I need to show that (3 + i)^3 = 18 + 26i and use this to show that the angle AOC = 3AOB, where O, A, B, C are points in the plane given by O = (0, 0), A = (1, 0), B = (3, 1) and C = (18, 26).

This is what I have done:

Expand (3 + i)^3

(3 + i)^3 = (3 + i)(3 + i)(3 + i)

```
= 9 + 3i + 3i + i^2 * (3 + i)
= 9 + 6i - 1 * (3 + i)
= (8 + 6i) * (3 + i)
= 24 + 8i + 18i + 6i^2
= 24 + 26i - 6
= 18 + 26i
```

Find the magnitude of OB = 3 + i and OC = 18 + 26i to determine ->OB and ->OC

|OB| = sqrt(3^2 + 1^2) = sqrt(10)

|OC| = sqrt(18^2 + 26^2) = 10 * sqrt(10)

Therefore,

->OB = 3 + i = sqrt(10) * cis(AOB)

->OC = 18 + 26i = 10 * sqrt(10) * cis(AOC)

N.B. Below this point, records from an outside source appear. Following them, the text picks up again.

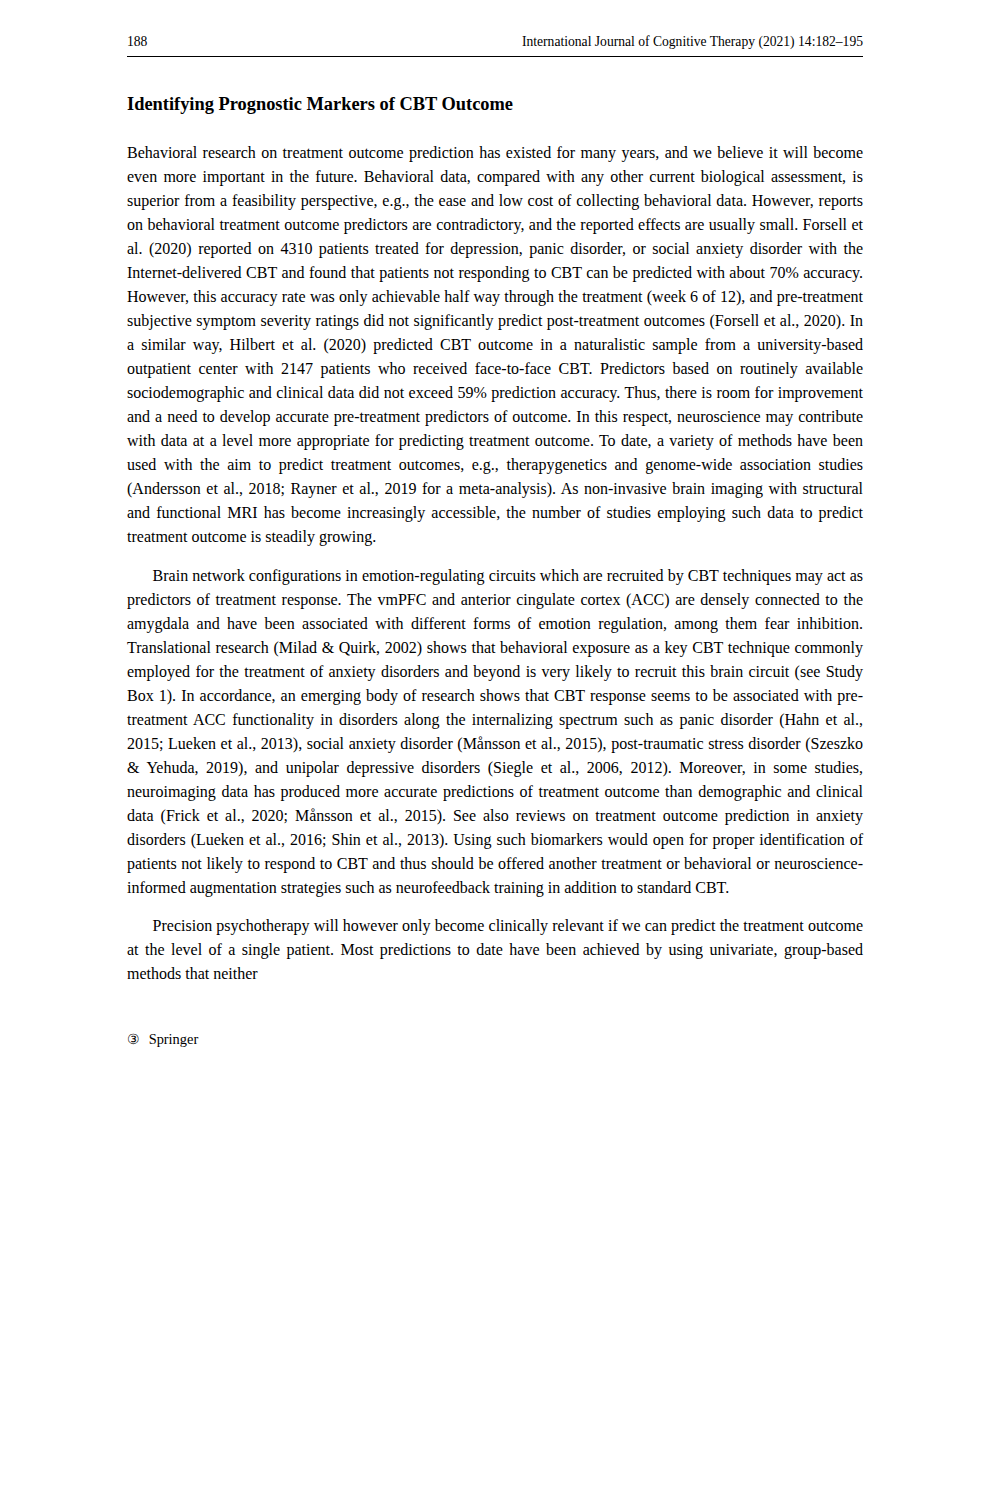188 International Journal of Cognitive Therapy (2021) 14:182–195
Identifying Prognostic Markers of CBT Outcome
Behavioral research on treatment outcome prediction has existed for many years, and we believe it will become even more important in the future. Behavioral data, compared with any other current biological assessment, is superior from a feasibility perspective, e.g., the ease and low cost of collecting behavioral data. However, reports on behavioral treatment outcome predictors are contradictory, and the reported effects are usually small. Forsell et al. (2020) reported on 4310 patients treated for depression, panic disorder, or social anxiety disorder with the Internet-delivered CBT and found that patients not responding to CBT can be predicted with about 70% accuracy. However, this accuracy rate was only achievable half way through the treatment (week 6 of 12), and pre-treatment subjective symptom severity ratings did not significantly predict post-treatment outcomes (Forsell et al., 2020). In a similar way, Hilbert et al. (2020) predicted CBT outcome in a naturalistic sample from a university-based outpatient center with 2147 patients who received face-to-face CBT. Predictors based on routinely available sociodemographic and clinical data did not exceed 59% prediction accuracy. Thus, there is room for improvement and a need to develop accurate pre-treatment predictors of outcome. In this respect, neuroscience may contribute with data at a level more appropriate for predicting treatment outcome. To date, a variety of methods have been used with the aim to predict treatment outcomes, e.g., therapygenetics and genome-wide association studies (Andersson et al., 2018; Rayner et al., 2019 for a meta-analysis). As non-invasive brain imaging with structural and functional MRI has become increasingly accessible, the number of studies employing such data to predict treatment outcome is steadily growing.
Brain network configurations in emotion-regulating circuits which are recruited by CBT techniques may act as predictors of treatment response. The vmPFC and anterior cingulate cortex (ACC) are densely connected to the amygdala and have been associated with different forms of emotion regulation, among them fear inhibition. Translational research (Milad & Quirk, 2002) shows that behavioral exposure as a key CBT technique commonly employed for the treatment of anxiety disorders and beyond is very likely to recruit this brain circuit (see Study Box 1). In accordance, an emerging body of research shows that CBT response seems to be associated with pre-treatment ACC functionality in disorders along the internalizing spectrum such as panic disorder (Hahn et al., 2015; Lueken et al., 2013), social anxiety disorder (Månsson et al., 2015), post-traumatic stress disorder (Szeszko & Yehuda, 2019), and unipolar depressive disorders (Siegle et al., 2006, 2012). Moreover, in some studies, neuroimaging data has produced more accurate predictions of treatment outcome than demographic and clinical data (Frick et al., 2020; Månsson et al., 2015). See also reviews on treatment outcome prediction in anxiety disorders (Lueken et al., 2016; Shin et al., 2013). Using such biomarkers would open for proper identification of patients not likely to respond to CBT and thus should be offered another treatment or behavioral or neuroscience-informed augmentation strategies such as neurofeedback training in addition to standard CBT.
Precision psychotherapy will however only become clinically relevant if we can predict the treatment outcome at the level of a single patient. Most predictions to date have been achieved by using univariate, group-based methods that neither
③ Springer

Cube ->OB and show to show AOC = 3AOB

->OB^3 = (3 + i)^3 = (sqrt(10))^3 * cis^3(AOB)

```
= 18 + 26i = 10 * sqrt(10) * cis^3(AOB)
```

We found that (3 + i)^3 = 18 + 26i and by cubing ->OB we find the magnitude is the same as ->OC. Since this is the case, this shows that the angle AOC = 3AOB.

Would this be the correct way to solve this question?